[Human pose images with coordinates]
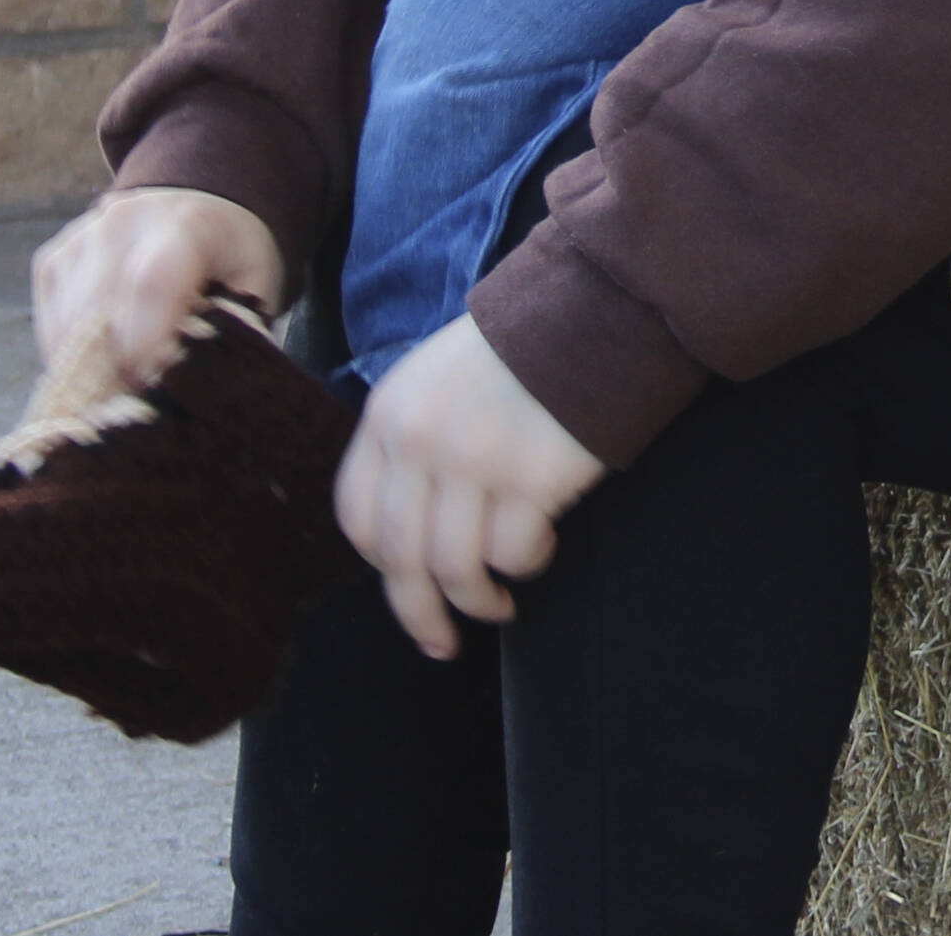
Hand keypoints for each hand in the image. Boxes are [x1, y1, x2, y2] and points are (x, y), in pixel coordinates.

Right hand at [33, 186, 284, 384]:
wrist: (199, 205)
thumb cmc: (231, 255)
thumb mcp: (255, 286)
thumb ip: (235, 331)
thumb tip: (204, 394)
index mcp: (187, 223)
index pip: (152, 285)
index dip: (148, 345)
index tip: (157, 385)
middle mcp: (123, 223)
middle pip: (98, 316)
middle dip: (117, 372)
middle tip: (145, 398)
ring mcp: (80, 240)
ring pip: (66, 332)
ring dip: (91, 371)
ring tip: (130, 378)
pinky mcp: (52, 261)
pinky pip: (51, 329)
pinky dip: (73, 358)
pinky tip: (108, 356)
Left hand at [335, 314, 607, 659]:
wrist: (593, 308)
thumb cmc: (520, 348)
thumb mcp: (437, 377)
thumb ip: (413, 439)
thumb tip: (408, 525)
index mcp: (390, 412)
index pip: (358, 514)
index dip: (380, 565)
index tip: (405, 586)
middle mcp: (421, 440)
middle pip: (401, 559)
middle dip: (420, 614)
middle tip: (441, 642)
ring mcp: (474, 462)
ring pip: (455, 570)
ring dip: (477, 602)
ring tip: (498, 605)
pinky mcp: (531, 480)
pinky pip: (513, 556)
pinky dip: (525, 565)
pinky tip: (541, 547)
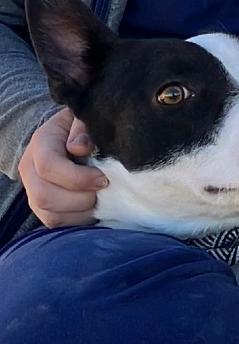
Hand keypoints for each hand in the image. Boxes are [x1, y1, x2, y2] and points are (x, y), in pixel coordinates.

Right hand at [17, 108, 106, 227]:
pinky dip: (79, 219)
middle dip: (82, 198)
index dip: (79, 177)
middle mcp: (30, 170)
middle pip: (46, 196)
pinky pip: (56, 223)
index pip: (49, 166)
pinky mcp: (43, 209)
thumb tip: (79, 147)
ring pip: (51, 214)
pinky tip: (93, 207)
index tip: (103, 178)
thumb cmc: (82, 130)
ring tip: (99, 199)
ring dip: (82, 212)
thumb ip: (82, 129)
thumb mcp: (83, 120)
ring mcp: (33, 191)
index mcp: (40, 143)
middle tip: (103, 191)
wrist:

* _TASK DESCRIPTION_
Go through the records and copy each line with "index" in it.

* _OUTPUT OF THE EXERCISE_
index mcp: (187, 223)
index pip: (152, 285)
index dip: (148, 345)
index tip: (157, 385)
index mcp: (390, 412)
index pip: (358, 514)
index dip: (380, 565)
index tip: (405, 586)
index dip: (79, 177)
index pip: (49, 166)
index tip: (103, 178)
index mcp: (40, 143)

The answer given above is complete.